Firelight blazed up somewhere off to his left. It flickered, sank back to orange gloom. McKie tried to turn his head toward it, froze as pain stabbed upward from his neck through his skull.
He groaned.
Off in the darkness an animal screamed. The scream was followed by a hoarse, grunting roar. Silence. Then another roar. The sounds creased the night for McKie, bent it into new dimensions. He heard soft footsteps approaching.
"I think he groaned," a man said.
The man was speaking standard Galach, McKie noted. Two shadows came out of the night and stood over McKie's feet.
"Do you think he's awake?" It was a female voice masked by a storter.
"He's breathing as though he's awake," the man said.
"Who's there?" McKie rasped. His own voice sent agony pinwheeling through his skull.
"Good thing your people know how to obey instructions," the man said. "Imagine him running loose around here!"
"How did you get here, McKie?" the woman asked.
"I walked," McKie growled. "Is that you, Abnethe?"
"He walked!" the man snarled.
McKie, listening to that male voice, began to wonder about it. There was a trace of alien sibilance in it. Was it human or humanoid? Among the sentients only a PanSpechi could look that human - because they had shaped their flesh to the human pattern.
"Unless you release me," McKie said, "I won't answer for the consequences."
"You'll answer for them," the man said. There was laughter in his voice.
"We must be sure how he got here," the woman said.
"What difference does it make?"
"It could make a great deal of difference. What if Fanny Mae is breaking her contract?"
"That's impossible!" the man snorted.
"Nothing's impossible. He couldn't have got here without Caleban help."
"Maybe there's another Caleban."
"Fanny Mae says not."
"I say we do away with this intruder immediately," the man said.

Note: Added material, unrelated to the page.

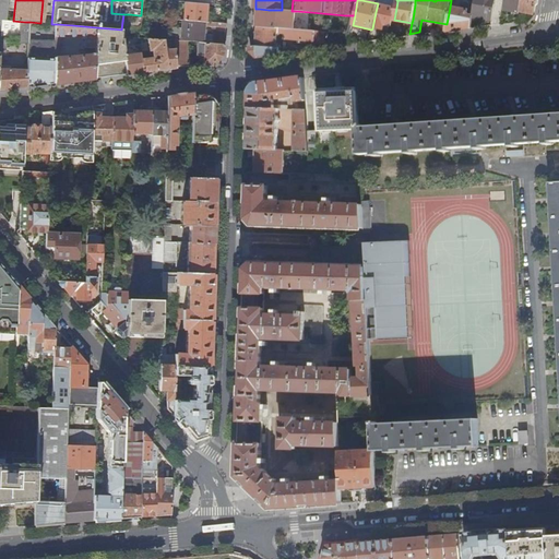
[(475,0),(473,16),(473,18),(491,21),(495,0),(475,0)]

"What if he's wearing a monitor?" she asked.
"Fanny Mae says no Taprisiot can locate this place!"
"But McKie is here!"
"And I've had one long-distance call since I arrived," McKie said. No Taprisiot can locate this place? he wondered. What would prompt that statement?
"They won't have time to find us or do anything about it," the man said. "I say we do away with him."
"That wouldn't be very intelligent," McKie said.
"Look who's talking about intelligence," the man said.
McKie strained to discern details of faces, but they remained blank shadows. What was it about that male voice? The storter disguised the woman's voice, but why would she bother?